At the heart of it all is the Eucharistic action, a thing of an absolute simplicity—the taking, blessing, breaking and giving of bread and the taking, blessing and giving of a cup of wine and water, as they were first done with their new meaning by a young Jew before and after supper with His friends on the night before he died.   . . .He had told his friends to do this henceforward with the new meaning “for the [remembrance] of Him,” and they have done it always since.

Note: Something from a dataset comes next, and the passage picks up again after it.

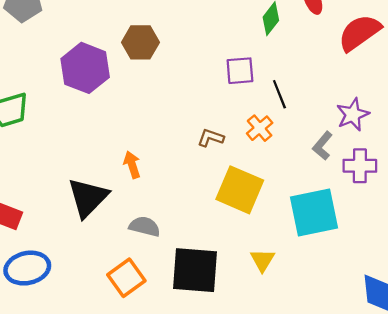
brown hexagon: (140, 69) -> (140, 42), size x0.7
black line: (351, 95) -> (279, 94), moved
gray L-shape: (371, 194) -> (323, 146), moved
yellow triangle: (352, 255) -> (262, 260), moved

Was ever another command so obeyed? For century after century, spreading slowly to every continent and country and among every race on earth, this action has been done, in every conceivable human circumstance, for every human need from infancy and before it to extreme old age and after it, from the pinnacles of earthly greatness to the refuge of fugitives in the caves and dens of the earth. Men have found no better thing than this to do for kings at their crowning and for criminals going to the scaffold; for armies in triumph or for a bride and bridegroom in a little country church; for the proclamation of a dogma or for a good crop of wheat; for the wisdom of the Parliament of a mighty nation or for a sick old woman afraid to die; for a schoolboy sitting an examination or for Columbus setting out to discover America; for a famine of whole provinces or for the soul of a dead lover; in thankfulness because my father did not die of pneumonia; for a village headman much tempted to return to fetish because the yams had failed; because the Turk was at the gates of Vienna; for the repentance of Margaret; for the settlement of a strike; for a son for a barren women; for Captain so-and-so, wounded and prisoner of war; while lions roared in the nearby amphitheatre; on the beach at Dunkirk; while the hiss of scythes in the thick June grass came faintly through the windows of the church; tremulously, by an old monk on the fiftieth anniversary of his vows; furtively, by an exiled bishop who had hewn timber all day in a prison camp near Murmansk; gorgeously, for the canonization of Saint Joan of Arc—one could fill many pages with the reasons why men have done this, and not tell a hundredth part of them. And best of all, week by week and month by month, on a hundred thousand successive Sundays, faithfully, unfailingly, across all the parishes of christendom, the pastors have done this just to make the plebs sancti Dei—the holy common people of God. 

Jesus is the true bread who came from heaven whose presence in communion and in all of your life can draw your story into God’s story if you are willing to let God take you, bless you, break you and give you back to the world. 

Amen.

 

[1] Notes in the New Interpreter’s Bible Study Bible were helpful in pointing this out to me.